You gain so much more than just learning in a classroom with the exceptional backdrop of a foreign country. You learn the culture, the way of life, and the values of its people. The food culture was not hard to adjust to during my time there. Normally, they have a light breakfast consisting of espresso and a pastry, and late dinners. My favorite thing to get accustomed to was the tradition of “aperitivo.” Aperitivo is a pre-dinner meal that consists of a drink and snacking. The food is traditionally cured meats and cheeses with pieces of bread. I loved being able to indulge in this tradition with my friends after a long day of classes and street reporting.
The home base for my study abroad program was in Bologna, Italy, and while it has a long rich history; I was also lucky enough to also see how it has changed. Bologna is a progressive city in Italy, probably the most progressive in the country.

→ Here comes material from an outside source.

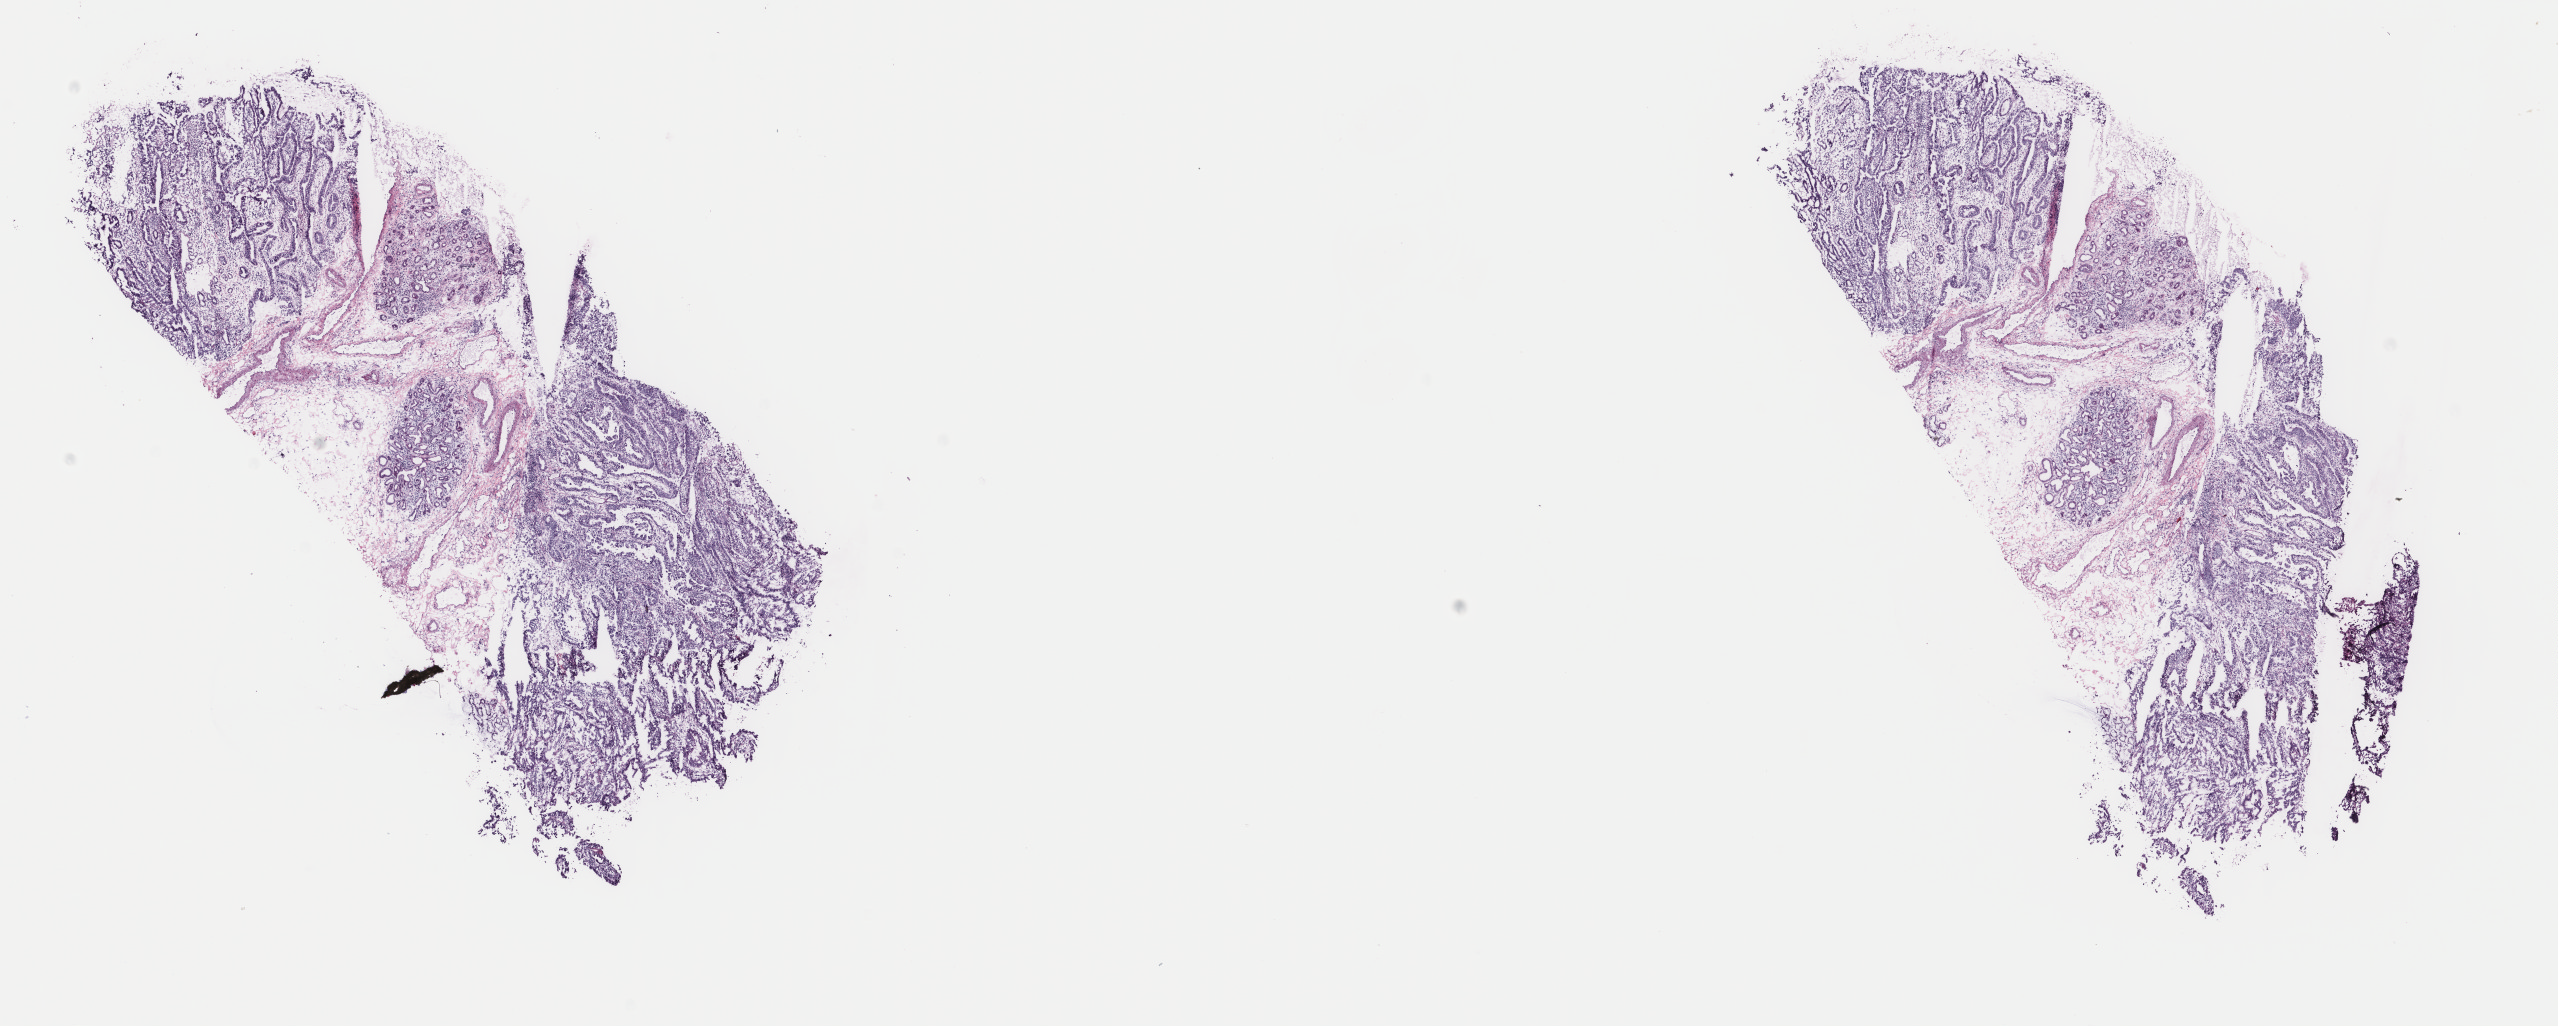
Whole-slide histology image, H&E — low-resolution overview of the scanned area, about 20.3 x 8.1 mm; frozen section from the top of the tissue portion; stomach, primary tumour sample. Patient: male, age at initial diagnosis 84 years. Histologic grade: G2 (moderately differentiated). Composition of this section per pathologist review: tumour cells 70%, tumour nuclei 65%, normal cells 30%, stromal cells 0%, necrosis 0%. Inflammatory infiltration, as recorded: lymphocyte infiltration 5%, monocyte infiltration 0%, neutrophil infiltration 0%.
Pathologic diagnosis: Adenocarcinoma, NOS (cardia, NOS).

And while times are changing, during my time there, the interpreters said many places in Italy remain traditional. The fusion of modern vs. traditional could be seen and felt throughout the city. Bologna is a very big college city because it is where the prestigious University of Bologna is located. Many students from around the world come to receive an education there and as such, there is a large Chinese population that saturates the city. There are also many immigrants and refugees who live in the area, making for an array of cultures. This could be seen in the people walking the streets and at the restaurants in the area. This environment was actually comforting as it reminded me of my usual surroundings at Rutgers, making the city feel like my very own.

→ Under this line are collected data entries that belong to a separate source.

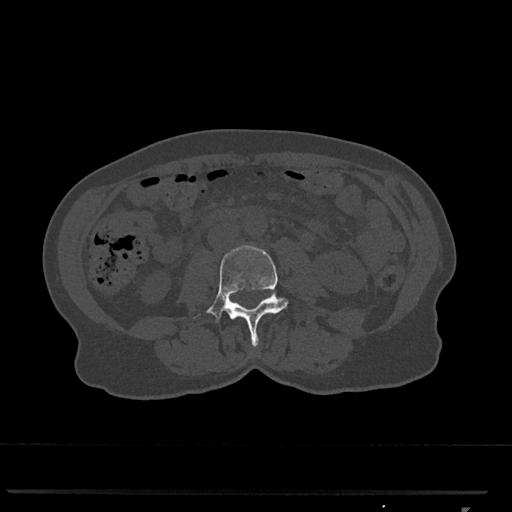
CT including the spine, one axial slice; slice 271 of 793 in the series (ordered by position); bone window (W 1800 / L 400 HU); 512 × 512 image matrix, field of view 380 × 380 mm. Patient: female, 62 years. Case-level facts recorded for this patient, not image findings: primary cancer: renal.
Outlined on this slice (semi-automatically segmented with operator editing):
- L3 vertebra: bounding box [x1, y1, x2, y2] px = [194, 245, 289, 347]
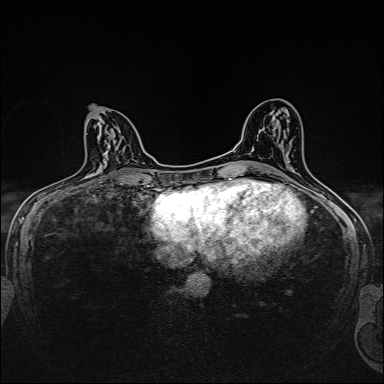
Breast MRI, one axial slice; position 79 of 160 along the scan axis; dynamic contrast-enhanced series, time point 2 of 7 at this slice position (early post-contrast); 1.5 T; TE 2.4 ms, TR 5.2 ms; 1 mm slice thickness; 384 × 384 image matrix. Female patient.
Outlined on this slice (semi-automatic segmentation, software-assisted and operator-edited):
- enhancing-tissue mask used for the functional tumour volume (all voxels passing the contrast-enhancement thresholds inside the analysis volume; usually the tumour): bounding box (x1, y1, x2, y2) in pixels: (108, 136, 119, 181)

It’s assumed you’ll make new friendships and bonds with fellow classmates in the program with you, but what I didn’t expect was the friendships I’d be able to make beyond that. The program I went abroad for required that we worked with interpreters who attended the University of Bologna in order to conduct offsite interviews with locals. Since they were around our age, it was really easy to get along with them. We would talk in-between conducting interviews and not only did I learn a lot about their lifestyles and growing up in Italy but I forged memorable bonds with people I would’ve never met if it weren’t for this program. Many of them actually want to move to America and, if they do, they know they’ll have a friend nearby!

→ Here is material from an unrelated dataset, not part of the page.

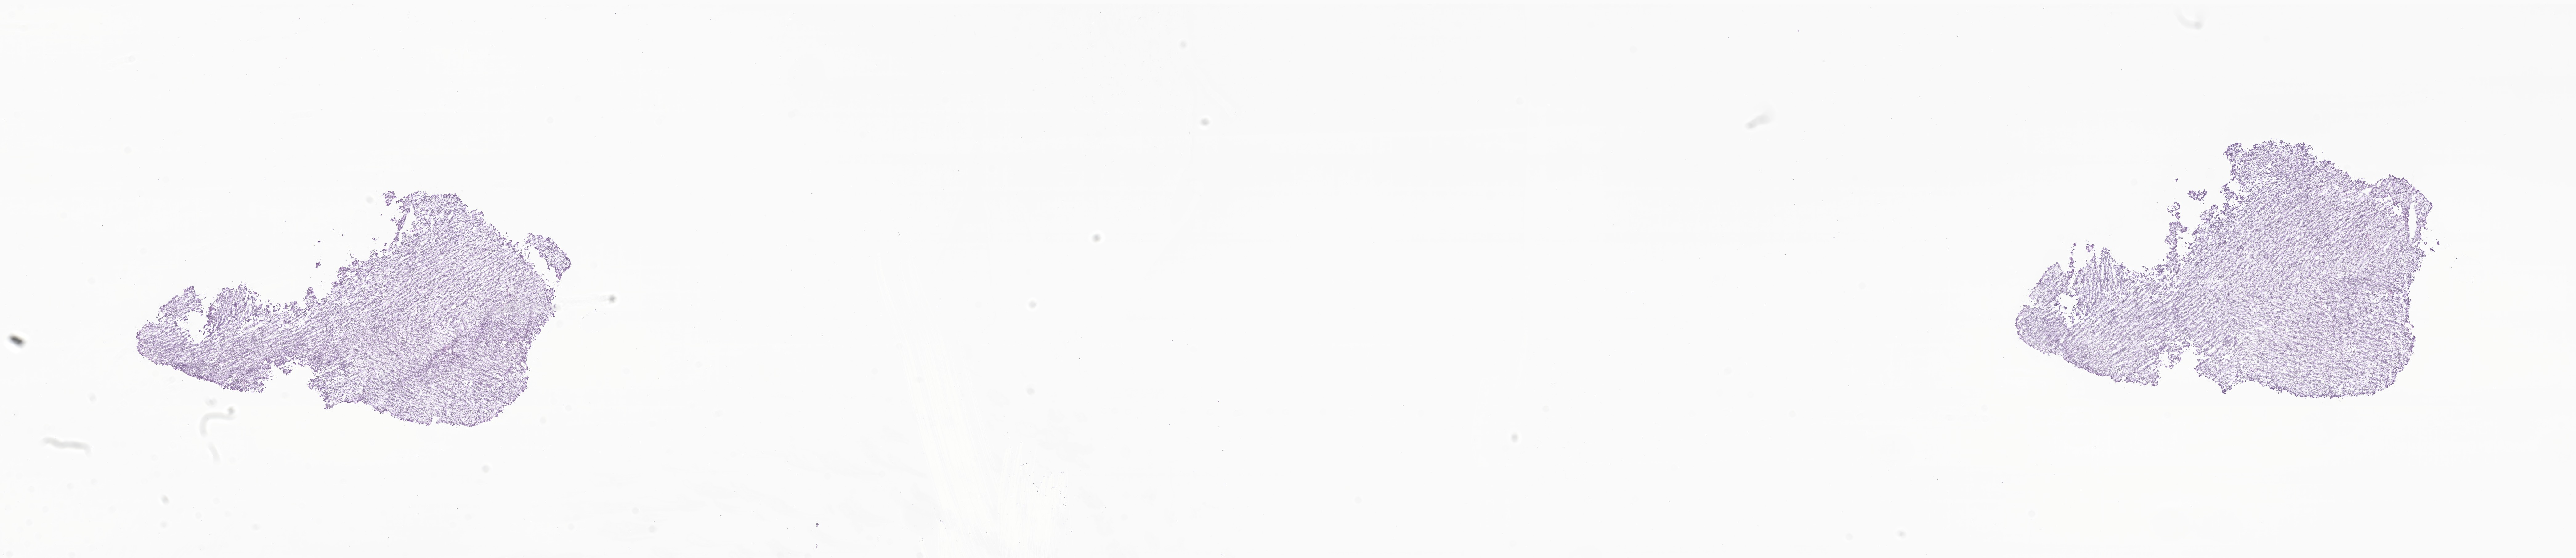
Whole-slide image, hematoxylin and eosin (H&E) stain of tumor tissue from the brain — shown as a low-resolution overview of the whole scanned area (about 35.3 x 7.6 mm). Frozen section. Patient female; age 79 months (6 years 7 months).
- recorded diagnosis: Medulloblastoma, NOS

I’ve never been afraid to do things on my own or without the comfort of my parents’ protection, but admittedly, being by yourself in a foreign country can be daunting. It’s especially hard when you don’t speak the language and concerns about safety come into play. However, I was there for long enough that the street and its names started to become familiar. I always passed the same cafes on the way to class, the same bar on the way home. If I saw the Asinelli Towers, I knew I was close to our residence. I started to understand the public transportation system, whether it was the bus schedules or the train routes. I started gaining favorite gelato shops and pasta restaurants. I knew what areas to avoid when it got late at night and where to go for late-night pizza. By the end of my two-weeks, to me, everyone else was the tourist. There’s great unspeakable satisfaction and pleasure to be able to reside in a country long enough that you feel like a local.
My time in Bologna, Italy is an unforgettable moment in my life that I still look back on. I gained so much more than just skills and experience to help me in my career. It was an enriching experience that stimulated all aspects of my time there. If you’re on the fence about studying abroad, just go. You might be pleasantly surprised and gain something more meaningful and significant than you would’ve ever expected.